L'organizzazione medico-umanitaria Medici Senza Frontiere (MSF) ha lanciato una campagna di vaccinazione di massa contro il morbillo a Conakry, insieme al Ministero della Salute guineano. Dall'inizio dell'anno in Guinea sono stati registrati 3.468 casi confermati e 14 decessi a causa della malattia. Conakry e Nzérékoré sono i distretti più colpiti.

La vaccinazione di routine in Guinea si era drasticamente ridotta durante l'epidemia di Ebola del 2014-2015, sia perché la maggior parte delle risorse e dell'attenzione erano rivolte alla gestione dell’epidemia, sia, soprattutto, per la paura: le persone si tenevano alla larga dalle strutture sanitarie e le attività di vaccinazione erano state sospese a causa dei rischi di infezione. Per questo migliaia di bambini sono rimasti senza alcuna protezione contro malattie facilmente prevenibili. Lo scorso anno, le autorità sanitarie hanno organizzato una campagna di vaccinazione su scala nazionale per immunizzare i bambini che avevano una vaccinazione incompleta e migliorare la copertura (MSF non ha partecipato a questa campagna). Nonostante questo sforzo di catch up, l'8 febbraio 2017 è stata dichiarata l’epidemia di morbillo.

“Il fatto che si verifichi una nuova epidemia appena un anno dopo una campagna di vaccinazione di massa è un segnale preoccupante della debolezza dell’assistenza sanitaria in Guinea”, dichiara Ibrahim Diallo, responsabile dei progetti di MSF in Guinea. “I problemi che ancora permangono nel sistema sanitario, minano la sua capacità di prevenire e reagire alle epidemie in modo efficace e tempestivo”.

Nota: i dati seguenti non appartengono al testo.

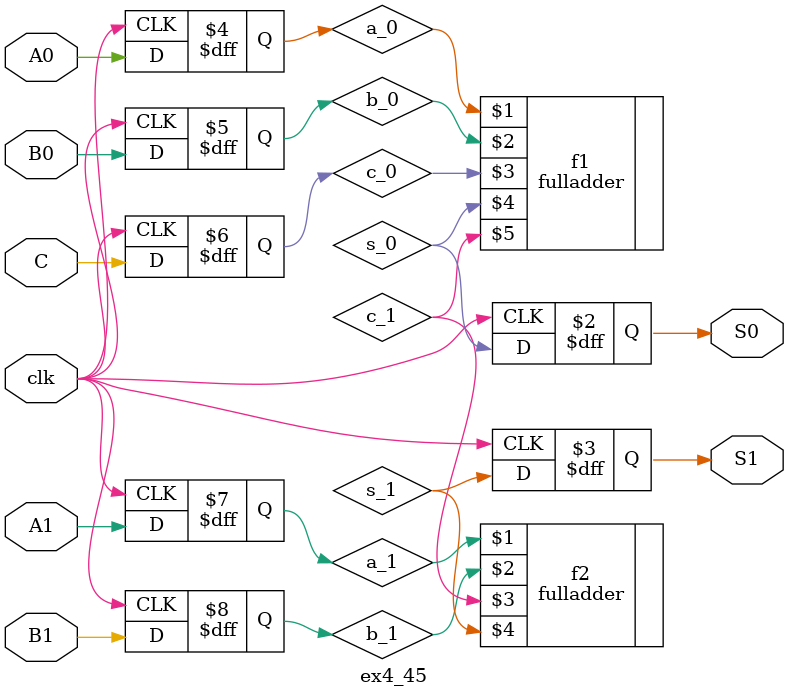
<source format=sv>
module ex4_45(input  logic clk, C, A0, B0, A1, B1,
              output logic S0, S1);
				  
  logic a_0, b_0, c_0, a_1, b_1, c_1, s_0, s_1;
  
  fulladder f1(a_0, b_0, c_0, s_0, c_1), f2(a_1, b_1, c_1, s_1);
  
  
  always_ff @(posedge clk)
    begin
	 a_0 <= A0;
	 b_0 <= B0;
	 c_0 <= C;
	 a_1 <= A1;
	 b_1 <= B1;
	 S0 <= s_0;
	 S1 <= s_1;
	 
	 end
  
endmodule

</source>
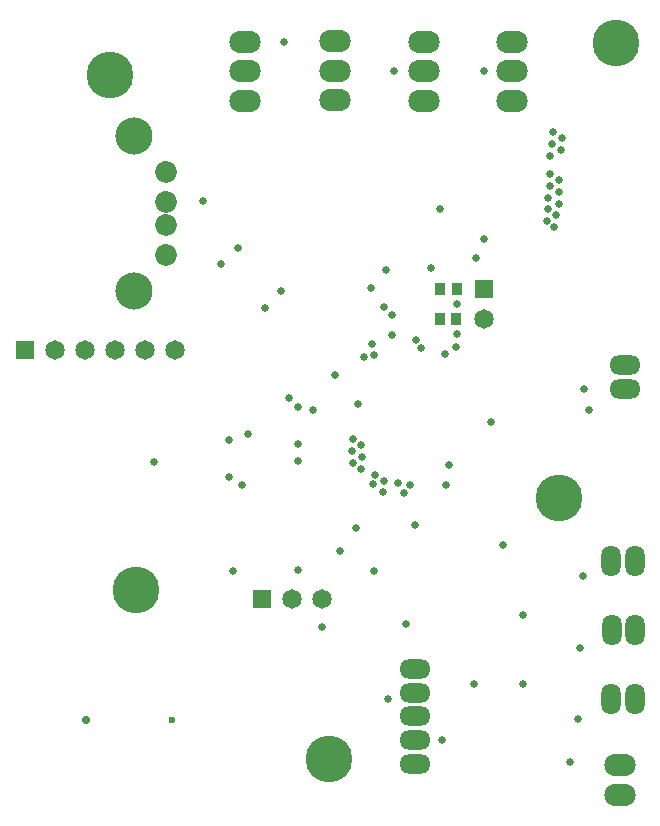
<source format=gbr>
%TF.GenerationSoftware,Altium Limited,Altium Designer,23.3.1 (30)*%
G04 Layer_Color=16711935*
%FSLAX25Y25*%
%MOIN*%
%TF.SameCoordinates,70BEFA69-D3B7-480D-BB84-950A8577B244*%
%TF.FilePolarity,Negative*%
%TF.FileFunction,Soldermask,Bot*%
%TF.Part,Single*%
G01*
G75*
%TA.AperFunction,SMDPad,CuDef*%
%ADD62R,0.03740X0.04134*%
%TA.AperFunction,ComponentPad*%
%ADD83C,0.06496*%
%ADD84R,0.06496X0.06496*%
%ADD85C,0.07284*%
%ADD86C,0.12402*%
%ADD87R,0.06496X0.06496*%
%ADD88O,0.10433X0.06496*%
%ADD89C,0.02874*%
%ADD90C,0.02362*%
%ADD91O,0.06496X0.10433*%
%ADD92C,0.15591*%
%ADD93O,0.10433X0.07480*%
%TA.AperFunction,ViaPad*%
%ADD94C,0.02559*%
D62*
X474344Y360300D02*
D03*
X479856D02*
D03*
X474400Y370300D02*
D03*
X479912D02*
D03*
D83*
X386200Y350000D02*
D03*
X376200D02*
D03*
X366200D02*
D03*
X356200D02*
D03*
X346200D02*
D03*
X489100Y360300D02*
D03*
X435000Y267000D02*
D03*
X425000D02*
D03*
D84*
X336200Y350000D02*
D03*
X415000Y267000D02*
D03*
D85*
X383169Y409146D02*
D03*
Y391429D02*
D03*
Y399303D02*
D03*
Y381587D02*
D03*
D86*
X372500Y421232D02*
D03*
Y369500D02*
D03*
D87*
X489100Y370300D02*
D03*
D88*
X536000Y337000D02*
D03*
Y344874D02*
D03*
X466000Y243500D02*
D03*
Y212004D02*
D03*
Y235626D02*
D03*
Y227752D02*
D03*
Y219878D02*
D03*
D89*
X356457Y226500D02*
D03*
D90*
X385000D02*
D03*
D91*
X531500Y233500D02*
D03*
X539374D02*
D03*
X531500Y279500D02*
D03*
X539374D02*
D03*
X531563Y256500D02*
D03*
X539437D02*
D03*
D92*
X514000Y300500D02*
D03*
X437500Y213600D02*
D03*
X373000Y270000D02*
D03*
X364500Y441600D02*
D03*
X533000Y452100D02*
D03*
D93*
X534500Y211500D02*
D03*
Y201500D02*
D03*
X409500Y442842D02*
D03*
Y452685D02*
D03*
Y433000D02*
D03*
X439500Y443000D02*
D03*
Y452843D02*
D03*
Y433157D02*
D03*
X469000Y442842D02*
D03*
Y452685D02*
D03*
Y433000D02*
D03*
X498500Y442842D02*
D03*
Y452685D02*
D03*
Y433000D02*
D03*
D94*
X452257Y348121D02*
D03*
X451605Y351712D02*
D03*
X449100Y347400D02*
D03*
X514800Y416500D02*
D03*
X515000Y420500D02*
D03*
X512200Y422400D02*
D03*
X511700Y418500D02*
D03*
X448500Y314100D02*
D03*
X448000Y318100D02*
D03*
X514000Y398700D02*
D03*
X514100Y402600D02*
D03*
Y406700D02*
D03*
X460400Y305700D02*
D03*
X447900Y310100D02*
D03*
X445300Y312200D02*
D03*
X452000Y305100D02*
D03*
X455800Y306200D02*
D03*
X446500Y290500D02*
D03*
X441000Y283000D02*
D03*
X435000Y257500D02*
D03*
X475000Y220000D02*
D03*
X463000Y258500D02*
D03*
X457000Y233500D02*
D03*
X466108Y291608D02*
D03*
X517676Y212676D02*
D03*
X451500Y370500D02*
D03*
X456500Y376500D02*
D03*
X471300Y377300D02*
D03*
X479900Y355200D02*
D03*
X455800Y364200D02*
D03*
X405500Y276200D02*
D03*
X379000Y312500D02*
D03*
X427000Y276500D02*
D03*
X452300Y276100D02*
D03*
X432000Y330000D02*
D03*
X427000Y331000D02*
D03*
Y318500D02*
D03*
X408500Y305000D02*
D03*
X427000Y313000D02*
D03*
X404000Y307500D02*
D03*
Y320000D02*
D03*
X410500Y322000D02*
D03*
X424000Y334000D02*
D03*
X479800Y351000D02*
D03*
X439500Y341700D02*
D03*
X474400Y396900D02*
D03*
X488978Y442788D02*
D03*
X422528Y452562D02*
D03*
X495300Y284800D02*
D03*
X501939Y261490D02*
D03*
X485600Y238600D02*
D03*
X501900D02*
D03*
X445324Y320064D02*
D03*
X489000Y387000D02*
D03*
X445200Y316100D02*
D03*
X511100Y414500D02*
D03*
X476000Y348500D02*
D03*
X447000Y331900D02*
D03*
X458500Y361500D02*
D03*
X480000Y365200D02*
D03*
X452602Y308283D02*
D03*
X510900Y408700D02*
D03*
X511000Y404700D02*
D03*
X510500Y400650D02*
D03*
Y397000D02*
D03*
X462280Y302221D02*
D03*
X455500Y302500D02*
D03*
X464374Y304874D02*
D03*
X510000Y393000D02*
D03*
X513000Y395000D02*
D03*
X477500Y311500D02*
D03*
X476500Y305000D02*
D03*
X491500Y326000D02*
D03*
X512500Y391000D02*
D03*
X458486Y355000D02*
D03*
X468200Y350700D02*
D03*
X466217Y353283D02*
D03*
X486500Y380500D02*
D03*
X395500Y399500D02*
D03*
X459000Y443000D02*
D03*
X416000Y364000D02*
D03*
X401500Y378500D02*
D03*
X421500Y369500D02*
D03*
X407000Y384000D02*
D03*
X520500Y227000D02*
D03*
X521000Y250500D02*
D03*
X522000Y274500D02*
D03*
X524000Y330000D02*
D03*
X522500Y337000D02*
D03*
%TF.MD5,acf349467db24f860524c0a58f5eafb3*%
M02*

</source>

Dopo la devastante epidemia di Ebola che ha ucciso oltre 11.000 persone e gravemente compromesso i sistemi sanitari dei tre paesi più colpiti(Guinea, Sierra Leone e Liberia), l'OMS e i maggiori esperti in materia di sanità pubblica hanno insistito sull'importanza di ricostruire sistemi sanitari reattivi nei tre paesi, attrezzandoli e sostenendoli per gestire al meglio simili o nuove crisi sanitarie.

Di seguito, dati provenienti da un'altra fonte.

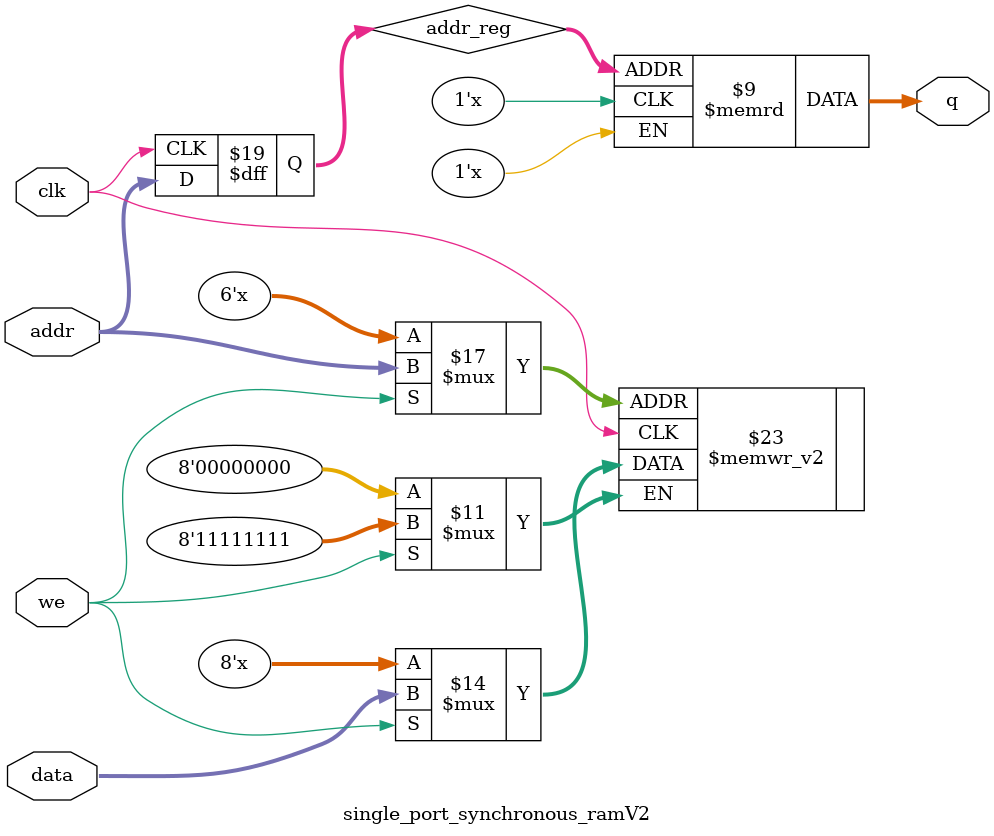
<source format=v>
`timescale 1ns / 1ps


module single_port_synchronous_ramV2(q,data,addr,we,clk); // Synchronous RAM and 1-R or 1-W or 1-R and 1-W ,
                                                          //new data is read and takes 2 clk cycles for reading and writing from diff add.
	input [7:0] data;
	input [5:0] addr;
	input we, clk;
	output [7:0] q;
	
	reg [7:0] sram[63:0];
	
	reg [5:0] addr_reg;
	
	always @ (posedge clk)
	begin
		if (we)
			sram[addr] <= data;
		addr_reg <= addr;
	end
		
	assign q = sram[addr_reg];
	
endmodule

</source>
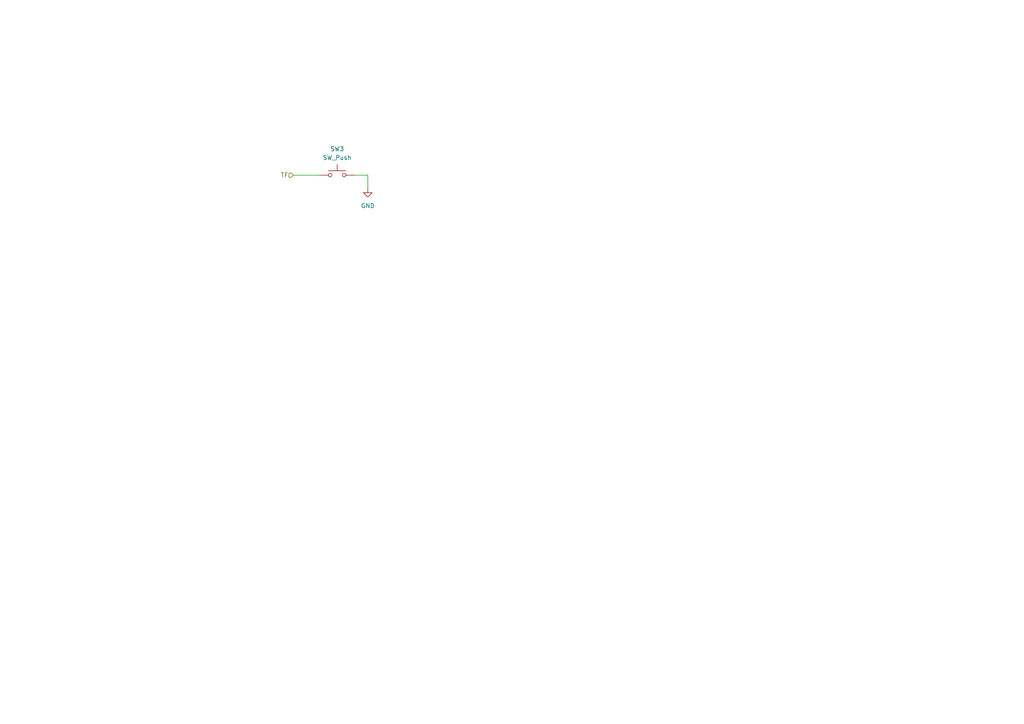
<source format=kicad_sch>
(kicad_sch
	(version 20250114)
	(generator "eeschema")
	(generator_version "9.0")
	(uuid "e066126c-fd3e-46ee-9183-edaafc4564a8")
	(paper "A4")
	(lib_symbols
		(symbol "Switch:SW_Push"
			(pin_numbers
				(hide yes)
			)
			(pin_names
				(offset 1.016)
				(hide yes)
			)
			(exclude_from_sim no)
			(in_bom yes)
			(on_board yes)
			(property "Reference" "SW"
				(at 1.27 2.54 0)
				(effects
					(font
						(size 1.27 1.27)
					)
					(justify left)
				)
			)
			(property "Value" "SW_Push"
				(at 0 -1.524 0)
				(effects
					(font
						(size 1.27 1.27)
					)
				)
			)
			(property "Footprint" ""
				(at 0 5.08 0)
				(effects
					(font
						(size 1.27 1.27)
					)
					(hide yes)
				)
			)
			(property "Datasheet" "~"
				(at 0 5.08 0)
				(effects
					(font
						(size 1.27 1.27)
					)
					(hide yes)
				)
			)
			(property "Description" "Push button switch, generic, two pins"
				(at 0 0 0)
				(effects
					(font
						(size 1.27 1.27)
					)
					(hide yes)
				)
			)
			(property "ki_keywords" "switch normally-open pushbutton push-button"
				(at 0 0 0)
				(effects
					(font
						(size 1.27 1.27)
					)
					(hide yes)
				)
			)
			(symbol "SW_Push_0_1"
				(circle
					(center -2.032 0)
					(radius 0.508)
					(stroke
						(width 0)
						(type default)
					)
					(fill
						(type none)
					)
				)
				(polyline
					(pts
						(xy 0 1.27) (xy 0 3.048)
					)
					(stroke
						(width 0)
						(type default)
					)
					(fill
						(type none)
					)
				)
				(circle
					(center 2.032 0)
					(radius 0.508)
					(stroke
						(width 0)
						(type default)
					)
					(fill
						(type none)
					)
				)
				(polyline
					(pts
						(xy 2.54 1.27) (xy -2.54 1.27)
					)
					(stroke
						(width 0)
						(type default)
					)
					(fill
						(type none)
					)
				)
				(pin passive line
					(at -5.08 0 0)
					(length 2.54)
					(name "1"
						(effects
							(font
								(size 1.27 1.27)
							)
						)
					)
					(number "1"
						(effects
							(font
								(size 1.27 1.27)
							)
						)
					)
				)
				(pin passive line
					(at 5.08 0 180)
					(length 2.54)
					(name "2"
						(effects
							(font
								(size 1.27 1.27)
							)
						)
					)
					(number "2"
						(effects
							(font
								(size 1.27 1.27)
							)
						)
					)
				)
			)
			(embedded_fonts no)
		)
		(symbol "power:GND"
			(power)
			(pin_numbers
				(hide yes)
			)
			(pin_names
				(offset 0)
				(hide yes)
			)
			(exclude_from_sim no)
			(in_bom yes)
			(on_board yes)
			(property "Reference" "#PWR"
				(at 0 -6.35 0)
				(effects
					(font
						(size 1.27 1.27)
					)
					(hide yes)
				)
			)
			(property "Value" "GND"
				(at 0 -3.81 0)
				(effects
					(font
						(size 1.27 1.27)
					)
				)
			)
			(property "Footprint" ""
				(at 0 0 0)
				(effects
					(font
						(size 1.27 1.27)
					)
					(hide yes)
				)
			)
			(property "Datasheet" ""
				(at 0 0 0)
				(effects
					(font
						(size 1.27 1.27)
					)
					(hide yes)
				)
			)
			(property "Description" "Power symbol creates a global label with name \"GND\" , ground"
				(at 0 0 0)
				(effects
					(font
						(size 1.27 1.27)
					)
					(hide yes)
				)
			)
			(property "ki_keywords" "global power"
				(at 0 0 0)
				(effects
					(font
						(size 1.27 1.27)
					)
					(hide yes)
				)
			)
			(symbol "GND_0_1"
				(polyline
					(pts
						(xy 0 0) (xy 0 -1.27) (xy 1.27 -1.27) (xy 0 -2.54) (xy -1.27 -1.27) (xy 0 -1.27)
					)
					(stroke
						(width 0)
						(type default)
					)
					(fill
						(type none)
					)
				)
			)
			(symbol "GND_1_1"
				(pin power_in line
					(at 0 0 270)
					(length 0)
					(name "~"
						(effects
							(font
								(size 1.27 1.27)
							)
						)
					)
					(number "1"
						(effects
							(font
								(size 1.27 1.27)
							)
						)
					)
				)
			)
			(embedded_fonts no)
		)
	)
	(wire
		(pts
			(xy 106.68 50.8) (xy 106.68 54.61)
		)
		(stroke
			(width 0)
			(type default)
		)
		(uuid "464178d8-69ba-4a2e-a49f-09269d0f47d2")
	)
	(wire
		(pts
			(xy 102.87 50.8) (xy 106.68 50.8)
		)
		(stroke
			(width 0)
			(type default)
		)
		(uuid "66edde79-350b-4288-b09c-da3cbd68e9dd")
	)
	(wire
		(pts
			(xy 85.09 50.8) (xy 92.71 50.8)
		)
		(stroke
			(width 0)
			(type default)
		)
		(uuid "feda6438-29e1-4f0c-abf7-8db0c175032c")
	)
	(hierarchical_label "TF"
		(shape input)
		(at 85.09 50.8 180)
		(effects
			(font
				(size 1.27 1.27)
			)
			(justify right)
		)
		(uuid "a390363e-47d3-4d55-9960-b8e7ff741f07")
	)
	(symbol
		(lib_id "power:GND")
		(at 106.68 54.61 0)
		(unit 1)
		(exclude_from_sim no)
		(in_bom yes)
		(on_board yes)
		(dnp no)
		(fields_autoplaced yes)
		(uuid "1c709db0-15cb-4364-8f1e-45f93ff99898")
		(property "Reference" "#PWR012"
			(at 106.68 60.96 0)
			(effects
				(font
					(size 1.27 1.27)
				)
				(hide yes)
			)
		)
		(property "Value" "GND"
			(at 106.68 59.69 0)
			(effects
				(font
					(size 1.27 1.27)
				)
			)
		)
		(property "Footprint" ""
			(at 106.68 54.61 0)
			(effects
				(font
					(size 1.27 1.27)
				)
				(hide yes)
			)
		)
		(property "Datasheet" ""
			(at 106.68 54.61 0)
			(effects
				(font
					(size 1.27 1.27)
				)
				(hide yes)
			)
		)
		(property "Description" "Power symbol creates a global label with name \"GND\" , ground"
			(at 106.68 54.61 0)
			(effects
				(font
					(size 1.27 1.27)
				)
				(hide yes)
			)
		)
		(pin "1"
			(uuid "5e12487f-830a-412f-b15b-19661190230a")
		)
		(instances
			(project ""
				(path "/3d75f2ac-ff42-44dc-9858-71c9585bfb68/8cec64a4-8f4e-425a-930a-28a9426475d7/ebe60ddc-68a7-4572-9e9c-530ac61c112f"
					(reference "#PWR012")
					(unit 1)
				)
			)
		)
	)
	(symbol
		(lib_id "Switch:SW_Push")
		(at 97.79 50.8 0)
		(unit 1)
		(exclude_from_sim no)
		(in_bom yes)
		(on_board yes)
		(dnp no)
		(fields_autoplaced yes)
		(uuid "d975f2f9-7185-4db6-b139-6b4bdc15a018")
		(property "Reference" "SW3"
			(at 97.79 43.18 0)
			(effects
				(font
					(size 1.27 1.27)
				)
			)
		)
		(property "Value" "SW_Push"
			(at 97.79 45.72 0)
			(effects
				(font
					(size 1.27 1.27)
				)
			)
		)
		(property "Footprint" ""
			(at 97.79 45.72 0)
			(effects
				(font
					(size 1.27 1.27)
				)
				(hide yes)
			)
		)
		(property "Datasheet" "~"
			(at 97.79 45.72 0)
			(effects
				(font
					(size 1.27 1.27)
				)
				(hide yes)
			)
		)
		(property "Description" "Push button switch, generic, two pins"
			(at 97.79 50.8 0)
			(effects
				(font
					(size 1.27 1.27)
				)
				(hide yes)
			)
		)
		(pin "2"
			(uuid "1c57a970-8f29-45b4-975e-654244e5e718")
		)
		(pin "1"
			(uuid "af05589e-ceba-42eb-b7b7-c0c80af8fea9")
		)
		(instances
			(project ""
				(path "/3d75f2ac-ff42-44dc-9858-71c9585bfb68/8cec64a4-8f4e-425a-930a-28a9426475d7/ebe60ddc-68a7-4572-9e9c-530ac61c112f"
					(reference "SW3")
					(unit 1)
				)
			)
		)
	)
)

</source>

Secondo l'organismo delle Nazioni Unite per la risposta all'Ebola[2], solo il 18% dei fondi erogati per sostenere i paesi durante l'Ebola erano destinati al ripristino dei sistemi sanitari. L'impegno dei donatori internazionali si è concentrato sul miglioramento della sorveglianza delle malattie per garantire la diagnosi precoce e la reazione alle epidemie come l'Ebola. Tuttavia, oggi, di fronte a un'enorme epidemia di morbillo, solo le Ong MSF (a Conakry) e Alima (nel distretto di Nzérokoré) stanno sostenendo il Ministero della Salute per la campagna di vaccinazione nei distretti più colpiti. L’eventuale sostegno di OMS e UNICEF ad altri distretti colpiti in tutto il paese è ancora in discussione.

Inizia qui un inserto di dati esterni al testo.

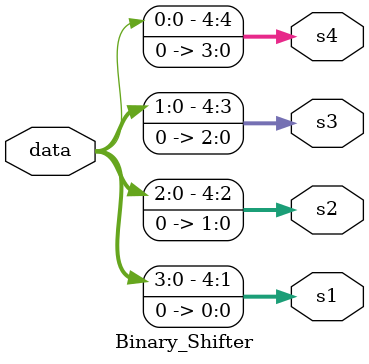
<source format=v>
`timescale 1ns / 1ps


module Binary_Shifter(s1, s2, s3, s4, data );
input [4:0] data;

output  [4:0] s1, s2, s3, s4;

// logic === lift shifter

   assign s1 = data << 1;
   assign s2 = data << 2;
   assign s3 = data << 3;
   assign s4 = data << 4;
   


endmodule

</source>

“Se l'Ebola è suonata come una sveglia, da allora il mondo sembra essersi riaddormentato. Come dimostra questa epidemia di morbillo, l'impatto delle promesse di finanziamento, supporto e formazione fatte durante e dopo la crisi dell'Ebola ancora non è percepibile”, dichiara il dott. Mit Philips, esperto di politiche sanitarie per MSF. “L’assistenza sanitaria era palesemente carente già prima che l'Ebola colpisse. Oggi il paese sta affrontando gli stessi problemi di allora, in gran parte da solo, nonostante l’impegno dichiarato pubblicamente da parte della comunità internazionale di costruire sistemi sanitari migliori e più reattivi”.

Per contenere l'epidemia di morbillo, MSF, assieme al Ministero della Salute, sta mobilitando 126 équipe di 13 persone, distribuite in 164 centri di vaccinazione di Conakry, che conta 3 milioni di abitanti. Saranno vaccinati tutti i bambini di età compresa tra 6 mesi e 10 anni. MSF sostiene inoltre 30 centri sanitari a Conakry per la cura dei bambini affetti da casi lievi di morbillo, e il centro di riferimento in cui sono ricoverati i casi gravi.